**The problem**
Return only the lines below starting at the line containing "neck: (141, 112)" and ending at the line containing "left shoulder: (156, 368)", both included, exactly as they are and with no pictures.
═══ Material for the task ═══
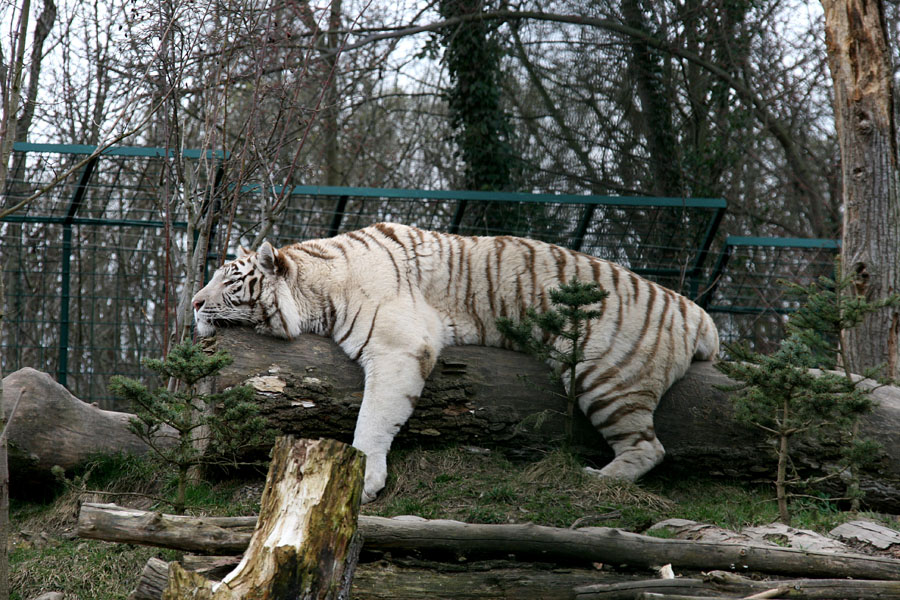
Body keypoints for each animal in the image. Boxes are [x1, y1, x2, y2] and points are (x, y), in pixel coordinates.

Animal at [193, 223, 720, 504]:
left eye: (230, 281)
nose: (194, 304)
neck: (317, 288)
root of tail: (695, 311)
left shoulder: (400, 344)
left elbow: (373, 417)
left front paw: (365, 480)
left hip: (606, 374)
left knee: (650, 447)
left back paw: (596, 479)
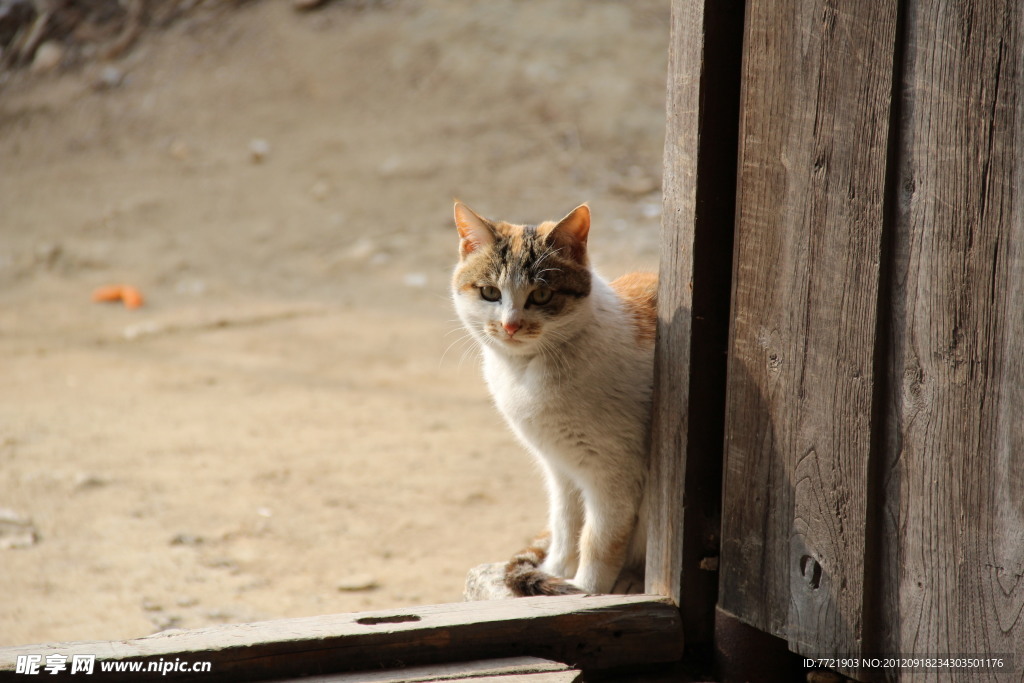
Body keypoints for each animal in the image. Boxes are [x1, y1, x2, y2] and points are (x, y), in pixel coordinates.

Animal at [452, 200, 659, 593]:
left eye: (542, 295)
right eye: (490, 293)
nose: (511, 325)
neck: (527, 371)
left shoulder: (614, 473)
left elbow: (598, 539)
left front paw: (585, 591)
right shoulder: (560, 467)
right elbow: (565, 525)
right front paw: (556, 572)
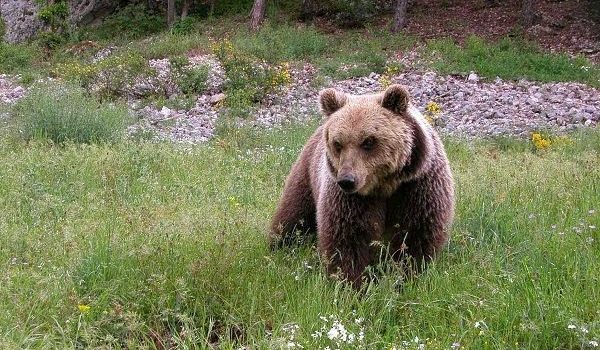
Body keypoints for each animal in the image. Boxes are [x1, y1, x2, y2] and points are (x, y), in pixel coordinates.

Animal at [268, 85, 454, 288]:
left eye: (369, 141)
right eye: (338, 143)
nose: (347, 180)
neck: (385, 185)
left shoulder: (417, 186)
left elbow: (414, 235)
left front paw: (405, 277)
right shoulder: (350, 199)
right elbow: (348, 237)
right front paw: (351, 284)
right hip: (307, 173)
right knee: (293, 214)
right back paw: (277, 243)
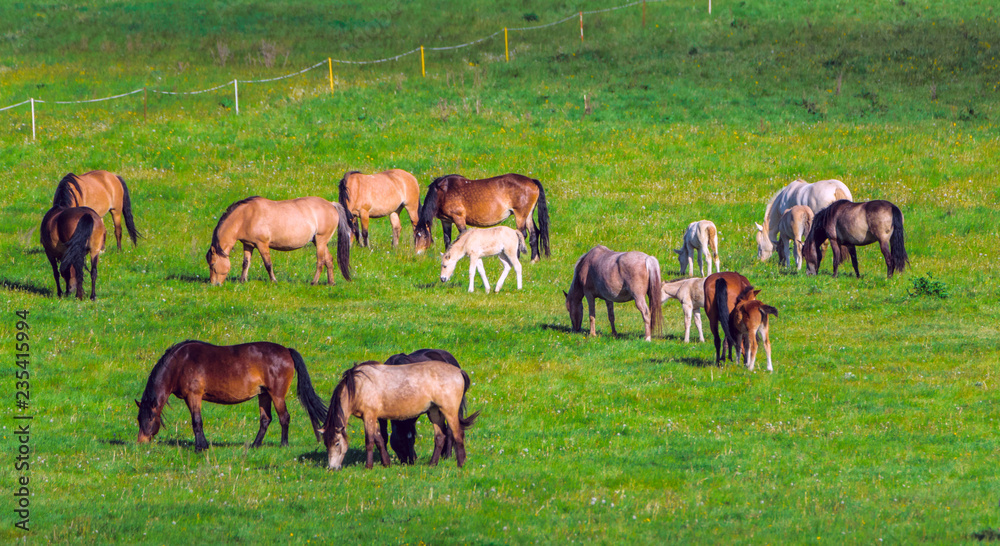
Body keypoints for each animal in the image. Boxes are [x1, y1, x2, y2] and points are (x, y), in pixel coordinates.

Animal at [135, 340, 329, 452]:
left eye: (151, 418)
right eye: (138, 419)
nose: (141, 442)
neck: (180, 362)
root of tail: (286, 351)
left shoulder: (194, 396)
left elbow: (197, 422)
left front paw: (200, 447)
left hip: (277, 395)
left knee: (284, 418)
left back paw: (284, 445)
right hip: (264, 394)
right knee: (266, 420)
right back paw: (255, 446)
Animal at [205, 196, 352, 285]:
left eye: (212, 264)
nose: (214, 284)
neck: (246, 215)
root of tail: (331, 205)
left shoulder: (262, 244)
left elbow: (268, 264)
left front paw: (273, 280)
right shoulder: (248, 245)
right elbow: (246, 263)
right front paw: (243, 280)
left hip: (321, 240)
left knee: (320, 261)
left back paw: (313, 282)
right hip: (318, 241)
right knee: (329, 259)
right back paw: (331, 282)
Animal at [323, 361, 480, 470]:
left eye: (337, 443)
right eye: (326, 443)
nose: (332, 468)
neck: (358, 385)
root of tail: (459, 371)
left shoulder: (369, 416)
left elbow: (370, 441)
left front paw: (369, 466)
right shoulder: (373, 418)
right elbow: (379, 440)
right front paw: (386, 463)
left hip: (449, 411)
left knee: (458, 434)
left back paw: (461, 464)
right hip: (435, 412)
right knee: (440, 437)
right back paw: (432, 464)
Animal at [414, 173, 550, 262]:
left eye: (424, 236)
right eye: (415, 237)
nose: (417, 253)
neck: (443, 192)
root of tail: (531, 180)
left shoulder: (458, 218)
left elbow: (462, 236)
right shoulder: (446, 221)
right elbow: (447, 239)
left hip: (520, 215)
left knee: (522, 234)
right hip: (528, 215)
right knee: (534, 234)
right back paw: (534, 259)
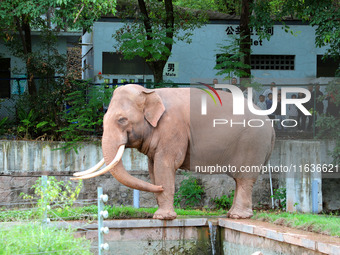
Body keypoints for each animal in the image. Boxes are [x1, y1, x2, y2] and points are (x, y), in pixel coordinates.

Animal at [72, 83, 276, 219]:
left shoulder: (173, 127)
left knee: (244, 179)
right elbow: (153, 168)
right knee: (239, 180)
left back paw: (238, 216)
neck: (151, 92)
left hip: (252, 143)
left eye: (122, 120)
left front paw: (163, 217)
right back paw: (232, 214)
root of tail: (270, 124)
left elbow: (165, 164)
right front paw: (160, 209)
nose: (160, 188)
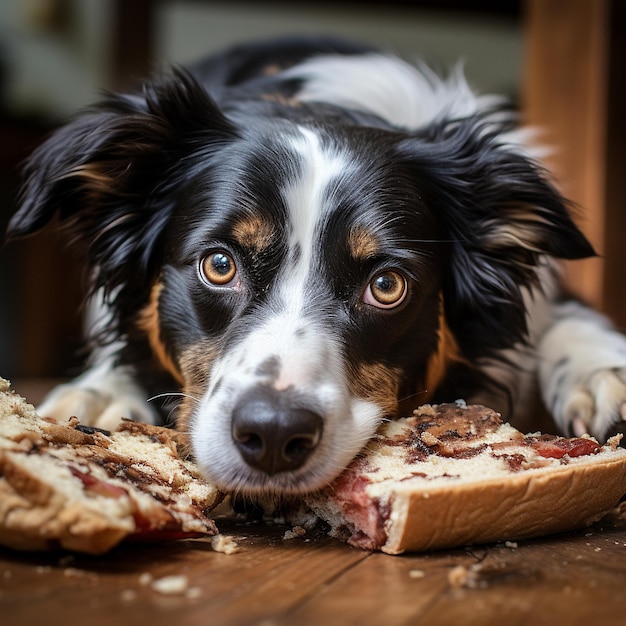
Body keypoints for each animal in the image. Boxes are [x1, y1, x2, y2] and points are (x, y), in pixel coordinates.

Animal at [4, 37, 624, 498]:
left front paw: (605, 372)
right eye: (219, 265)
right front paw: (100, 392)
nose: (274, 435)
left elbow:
═══
═══ Material for the task ═══
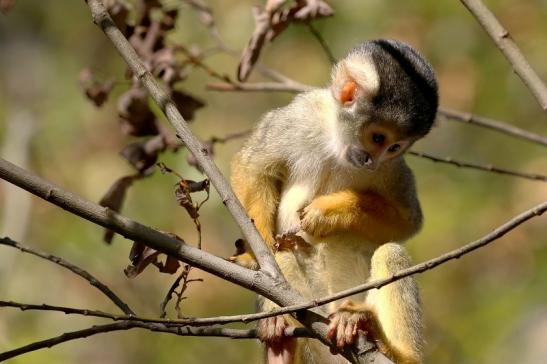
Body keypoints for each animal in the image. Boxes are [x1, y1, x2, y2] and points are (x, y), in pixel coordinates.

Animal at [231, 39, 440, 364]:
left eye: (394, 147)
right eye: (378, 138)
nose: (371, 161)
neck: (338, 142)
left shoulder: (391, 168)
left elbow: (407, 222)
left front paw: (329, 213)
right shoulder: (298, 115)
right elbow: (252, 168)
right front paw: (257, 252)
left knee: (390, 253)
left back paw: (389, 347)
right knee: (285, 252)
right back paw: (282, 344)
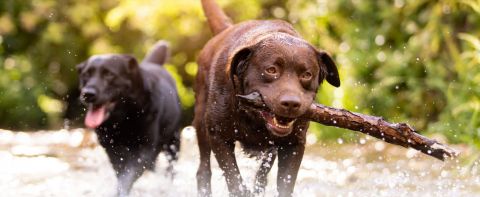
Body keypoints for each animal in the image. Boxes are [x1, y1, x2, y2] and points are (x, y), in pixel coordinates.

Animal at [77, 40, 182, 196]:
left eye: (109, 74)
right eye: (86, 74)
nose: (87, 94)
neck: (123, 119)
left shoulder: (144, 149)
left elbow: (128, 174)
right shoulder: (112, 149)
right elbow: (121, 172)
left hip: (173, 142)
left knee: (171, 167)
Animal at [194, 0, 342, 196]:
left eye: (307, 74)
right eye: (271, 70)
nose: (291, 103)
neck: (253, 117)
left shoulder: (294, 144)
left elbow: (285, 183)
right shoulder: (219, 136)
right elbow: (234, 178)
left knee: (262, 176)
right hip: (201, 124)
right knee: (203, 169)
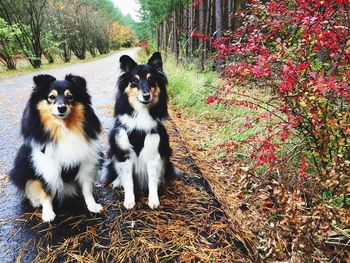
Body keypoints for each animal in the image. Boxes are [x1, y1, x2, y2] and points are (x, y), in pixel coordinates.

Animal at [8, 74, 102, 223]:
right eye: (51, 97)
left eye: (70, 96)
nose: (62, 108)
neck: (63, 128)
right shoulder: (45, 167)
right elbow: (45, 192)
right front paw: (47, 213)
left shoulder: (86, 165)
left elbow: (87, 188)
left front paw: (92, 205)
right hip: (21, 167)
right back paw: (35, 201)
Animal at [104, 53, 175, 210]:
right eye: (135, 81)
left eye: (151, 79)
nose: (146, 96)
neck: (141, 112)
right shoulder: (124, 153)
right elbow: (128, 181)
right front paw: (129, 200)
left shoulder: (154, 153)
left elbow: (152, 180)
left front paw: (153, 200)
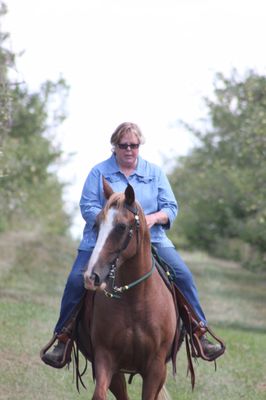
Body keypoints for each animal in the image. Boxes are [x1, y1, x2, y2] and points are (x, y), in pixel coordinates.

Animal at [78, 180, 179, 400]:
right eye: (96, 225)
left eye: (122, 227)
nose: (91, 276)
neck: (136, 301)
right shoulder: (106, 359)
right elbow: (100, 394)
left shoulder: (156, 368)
═══
═══ Material for the task ═══
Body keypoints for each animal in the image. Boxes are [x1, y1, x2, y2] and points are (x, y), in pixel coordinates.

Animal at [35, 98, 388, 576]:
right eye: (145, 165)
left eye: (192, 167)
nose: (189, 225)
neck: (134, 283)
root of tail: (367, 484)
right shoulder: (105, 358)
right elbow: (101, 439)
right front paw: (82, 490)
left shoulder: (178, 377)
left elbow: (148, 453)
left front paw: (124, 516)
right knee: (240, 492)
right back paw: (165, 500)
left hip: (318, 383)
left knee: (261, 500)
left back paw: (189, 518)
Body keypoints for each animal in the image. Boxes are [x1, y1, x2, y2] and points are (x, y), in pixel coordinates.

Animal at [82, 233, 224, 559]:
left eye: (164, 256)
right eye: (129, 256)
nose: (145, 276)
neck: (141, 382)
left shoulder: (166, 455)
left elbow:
═══
**Solution for this problem**
neck: (141, 112)
right shoulder: (124, 153)
right elbow: (128, 181)
right front paw: (129, 200)
left shoulder: (154, 153)
left elbow: (152, 180)
left front paw: (153, 200)
Body keypoints for each animal in the image. Boxes are [x1, y1, x2, y2] and points are (x, y), in pixel coordinates.

Animal at [78, 180, 179, 400]:
right eye: (96, 225)
left eye: (122, 227)
nose: (91, 276)
neck: (136, 301)
right shoulder: (106, 359)
right elbow: (100, 394)
left shoulder: (156, 368)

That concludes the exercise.